The date was Friday, 16 April, 1965. My RIO, Bill (Walls) Walthall, ejectee #760, and I were flying an F-4B Phantom from NAS Miramar to the Yuma bombing range for practice dive bombing. Bill had been with VF-161 for about two weeks, a relative newcomer.
Somewhere east of NAS El Centro the systems instruments began to show crazy and inconsistent readings. Our wingman inspected the aircraft and saw nothing unusual. Nevertheless, we decided to return to NAS Miramar. Shortly thereafter the situation deteriorated rapidly. Wild instrument indications, warning lights, and aural warnings, followed by a Right Engine Fire Light. While shutting down the right engine I looked out at the intake. It was spewing flames. As my scan returned to the instrument panel the Left Engine Fire Light came on. Same thing – flames shooting out of the intake. I shut down the left engine. The controls froze, and we were descending towards the ground at a rapid rate, out of control, and on fire.
I gave the command to eject, expecting my RIO to suddenly disappear from the cockpit behind me, but he did not go anywhere. I vividly recall looking into the rearview mirror, watching his hands move rapidly from one escape handle to another through thick gray smoke. He performed all three ejection procedures three times until finally pulling hard enough on the canopy release lever to get rid of the canopy, allowing the ejection seat to work. I followed shortly thereafter. All of the above occurred in a matter of seconds. We later learned that a valve failure allowed super hot air into the fuselage, causing the fire, which burned through the high pressure air line to the aft canopy, hence the departure delay of Mr. Walthall. My ejection sequence was normal in all respects.

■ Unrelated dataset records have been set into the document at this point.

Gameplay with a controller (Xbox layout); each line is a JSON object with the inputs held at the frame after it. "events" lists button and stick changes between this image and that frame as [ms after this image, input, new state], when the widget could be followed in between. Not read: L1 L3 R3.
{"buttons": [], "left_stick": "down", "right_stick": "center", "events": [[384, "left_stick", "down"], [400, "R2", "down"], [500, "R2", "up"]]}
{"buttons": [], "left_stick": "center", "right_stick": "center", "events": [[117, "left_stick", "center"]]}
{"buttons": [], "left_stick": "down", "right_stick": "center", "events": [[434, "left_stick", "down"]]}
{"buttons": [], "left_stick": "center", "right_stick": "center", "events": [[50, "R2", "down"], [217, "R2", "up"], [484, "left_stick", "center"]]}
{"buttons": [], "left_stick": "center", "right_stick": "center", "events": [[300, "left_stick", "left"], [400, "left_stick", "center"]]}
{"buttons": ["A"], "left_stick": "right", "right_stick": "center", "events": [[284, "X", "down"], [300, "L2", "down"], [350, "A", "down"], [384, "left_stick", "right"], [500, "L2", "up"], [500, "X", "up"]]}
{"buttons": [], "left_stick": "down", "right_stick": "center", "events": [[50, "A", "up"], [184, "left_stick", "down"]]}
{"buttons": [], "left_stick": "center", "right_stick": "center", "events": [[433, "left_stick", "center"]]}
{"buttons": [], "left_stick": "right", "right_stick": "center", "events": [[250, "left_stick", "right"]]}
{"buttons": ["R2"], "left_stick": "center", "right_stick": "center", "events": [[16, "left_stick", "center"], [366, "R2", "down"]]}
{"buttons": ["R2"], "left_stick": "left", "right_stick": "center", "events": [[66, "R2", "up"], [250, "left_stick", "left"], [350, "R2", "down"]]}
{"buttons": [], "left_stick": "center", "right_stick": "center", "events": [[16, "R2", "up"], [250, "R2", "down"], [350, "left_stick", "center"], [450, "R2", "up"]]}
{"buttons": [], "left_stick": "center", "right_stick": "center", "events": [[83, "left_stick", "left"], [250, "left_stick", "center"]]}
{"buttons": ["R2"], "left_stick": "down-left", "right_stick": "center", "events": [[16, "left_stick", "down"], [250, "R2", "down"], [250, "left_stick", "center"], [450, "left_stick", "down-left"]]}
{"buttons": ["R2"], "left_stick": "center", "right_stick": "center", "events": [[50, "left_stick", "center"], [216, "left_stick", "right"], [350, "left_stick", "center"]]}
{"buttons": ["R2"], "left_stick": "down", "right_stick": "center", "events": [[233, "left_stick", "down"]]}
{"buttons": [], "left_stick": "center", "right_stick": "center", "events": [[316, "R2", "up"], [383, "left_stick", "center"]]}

Several side bars enhance the ejection story. When I arrived at the crash site a young man with a very large ID said: “Mr. Thompson, I’m Mr. Peters of the FBI. Is there anything I can do for you?” All my identification had been blown away during the ejection. Our squadron Skipper could never find out how Mr. Peters knew my name.
The crash occurred in the Imperial Valley, home to many crop dusters, which are controlled by radio equipped pick up trucks. Two of these trucks witnessed the burning F-4 descending, with parachutes nearby, and were chatting on their radios about what they were seeing. TV stations in Los Angeles, monitoring numerous frequencies, picked up these conversations. We were told later that our adventure was broadcast on tv news before we hit the ground.
And then there was The Dream. Unbeknownst to me, the night before our ill-fated flight my RIO had a dream which contained a premonition, that we would catch fire and eject. He shared that dream with other squadron crew members prior to our departure. Pretty Spooky!
The Thompson and Walthall families would like to express their heartfelt gratitude to the people of the Martin-Baker Company for their profound dedication and skilled craftsmanship in the business of saving lives.